◆ PROBLEM TO WORK ON:
Rewrite the lines starting at the one that contains "Which way is" and ending at the one that contains "Answer: approximately 45° to the spotted" as a Markdown table with the columns Row and Line, omitting blank lines.

◆ INPUT MATERIAL:
################
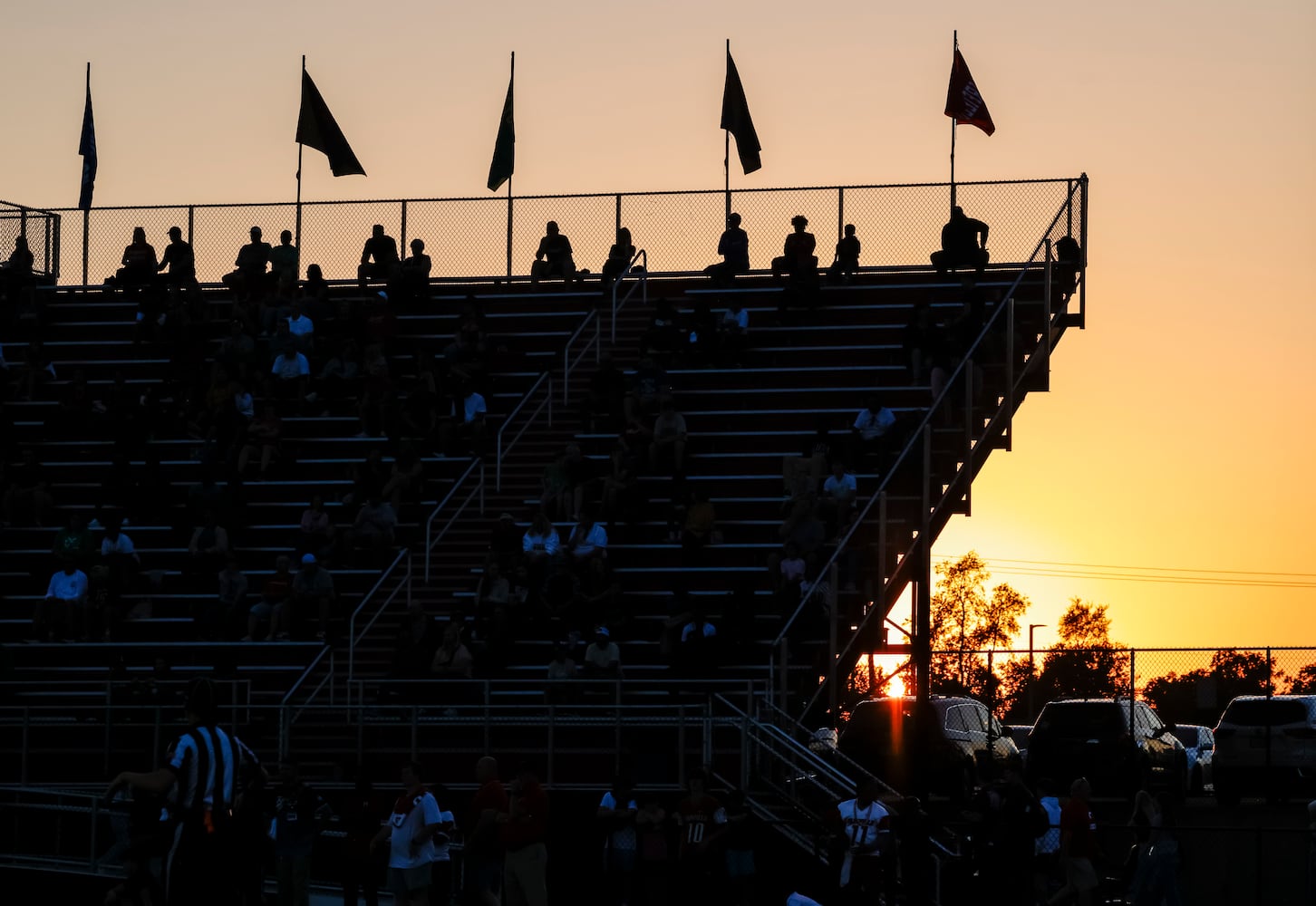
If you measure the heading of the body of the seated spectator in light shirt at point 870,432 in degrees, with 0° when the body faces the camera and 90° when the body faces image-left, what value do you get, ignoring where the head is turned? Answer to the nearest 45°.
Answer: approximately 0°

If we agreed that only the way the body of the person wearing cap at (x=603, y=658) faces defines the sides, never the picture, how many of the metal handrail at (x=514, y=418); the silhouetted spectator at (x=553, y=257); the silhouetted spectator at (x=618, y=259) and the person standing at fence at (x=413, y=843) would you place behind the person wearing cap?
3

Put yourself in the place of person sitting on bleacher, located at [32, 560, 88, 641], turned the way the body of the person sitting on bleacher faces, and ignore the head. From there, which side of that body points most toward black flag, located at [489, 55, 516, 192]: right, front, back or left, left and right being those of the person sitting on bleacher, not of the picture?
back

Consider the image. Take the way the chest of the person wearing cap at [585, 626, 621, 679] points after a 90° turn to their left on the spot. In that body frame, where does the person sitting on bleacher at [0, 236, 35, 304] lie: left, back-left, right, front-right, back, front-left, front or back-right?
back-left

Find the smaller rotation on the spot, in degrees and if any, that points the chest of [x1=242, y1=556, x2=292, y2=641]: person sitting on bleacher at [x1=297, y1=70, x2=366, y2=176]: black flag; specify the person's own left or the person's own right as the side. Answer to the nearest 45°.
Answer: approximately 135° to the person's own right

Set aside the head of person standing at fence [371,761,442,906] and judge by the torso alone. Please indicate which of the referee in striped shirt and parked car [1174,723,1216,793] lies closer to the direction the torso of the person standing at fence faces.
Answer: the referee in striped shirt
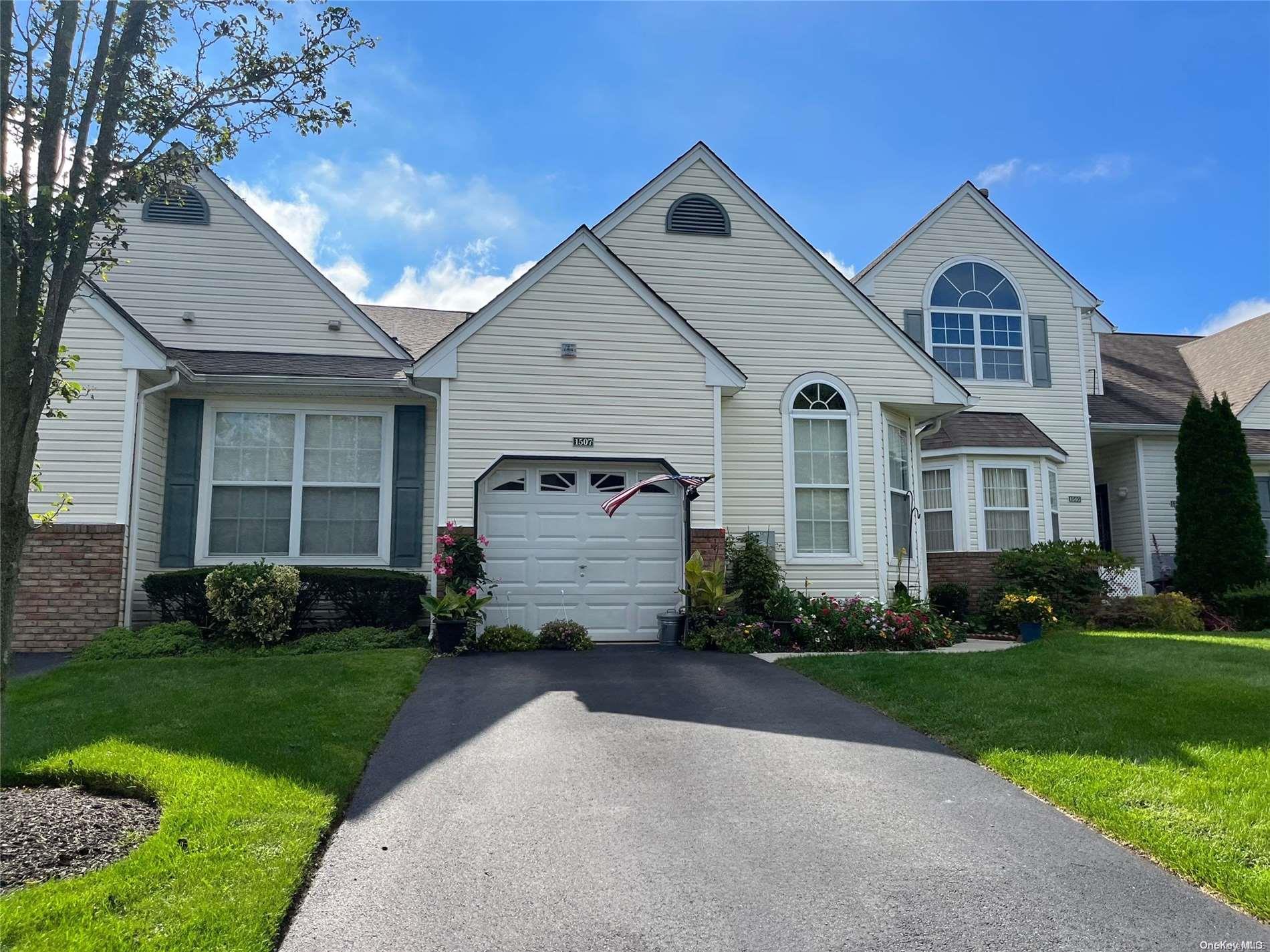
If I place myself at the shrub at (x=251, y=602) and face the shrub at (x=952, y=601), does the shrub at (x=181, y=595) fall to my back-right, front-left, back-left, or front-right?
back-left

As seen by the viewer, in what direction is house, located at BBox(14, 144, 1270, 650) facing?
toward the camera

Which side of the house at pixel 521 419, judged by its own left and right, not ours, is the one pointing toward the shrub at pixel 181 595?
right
################
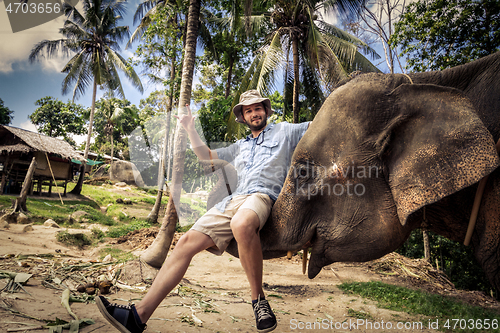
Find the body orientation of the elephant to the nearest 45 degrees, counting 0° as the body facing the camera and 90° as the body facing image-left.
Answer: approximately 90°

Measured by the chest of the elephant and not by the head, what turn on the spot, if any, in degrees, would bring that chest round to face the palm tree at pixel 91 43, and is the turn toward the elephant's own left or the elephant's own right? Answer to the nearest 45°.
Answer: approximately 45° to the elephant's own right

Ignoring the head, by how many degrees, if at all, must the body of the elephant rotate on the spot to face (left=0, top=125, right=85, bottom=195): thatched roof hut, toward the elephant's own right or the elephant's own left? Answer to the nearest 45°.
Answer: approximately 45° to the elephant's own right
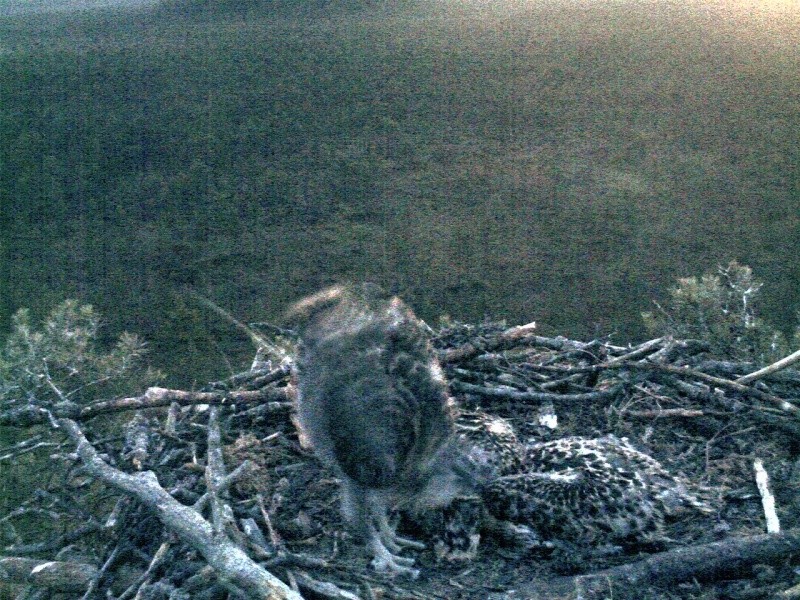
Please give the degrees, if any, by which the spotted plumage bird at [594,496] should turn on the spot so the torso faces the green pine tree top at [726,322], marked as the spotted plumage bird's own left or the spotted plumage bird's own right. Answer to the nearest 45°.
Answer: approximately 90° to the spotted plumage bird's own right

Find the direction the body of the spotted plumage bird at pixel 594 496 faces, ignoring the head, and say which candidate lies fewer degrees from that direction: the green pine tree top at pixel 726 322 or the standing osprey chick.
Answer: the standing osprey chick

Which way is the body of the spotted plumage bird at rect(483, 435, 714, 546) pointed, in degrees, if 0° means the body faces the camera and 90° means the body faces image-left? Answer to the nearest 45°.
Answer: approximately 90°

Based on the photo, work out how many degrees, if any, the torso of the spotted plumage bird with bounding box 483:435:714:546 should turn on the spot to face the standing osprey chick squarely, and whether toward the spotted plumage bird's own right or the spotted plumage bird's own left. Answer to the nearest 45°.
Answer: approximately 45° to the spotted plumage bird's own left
################
◆ RESPONSE TO THE EXERCISE:
| Row | Line |
|---|---|
| 1 | Which way is the body of the spotted plumage bird at rect(483, 435, 714, 546) pointed, in degrees, if 0° means the body faces the camera and 90° means the body faces image-left? Answer to the nearest 45°. |
| 2 | Answer: approximately 90° |
| 3 | Based on the photo, work out how many degrees, if any, the torso of the spotted plumage bird with bounding box 483:435:714:546 should turn on the spot to face the standing osprey chick squarely, and whether toward the spotted plumage bird's own right or the spotted plumage bird's own left. Answer to the nearest 45°. |
| 4 | Answer: approximately 45° to the spotted plumage bird's own left |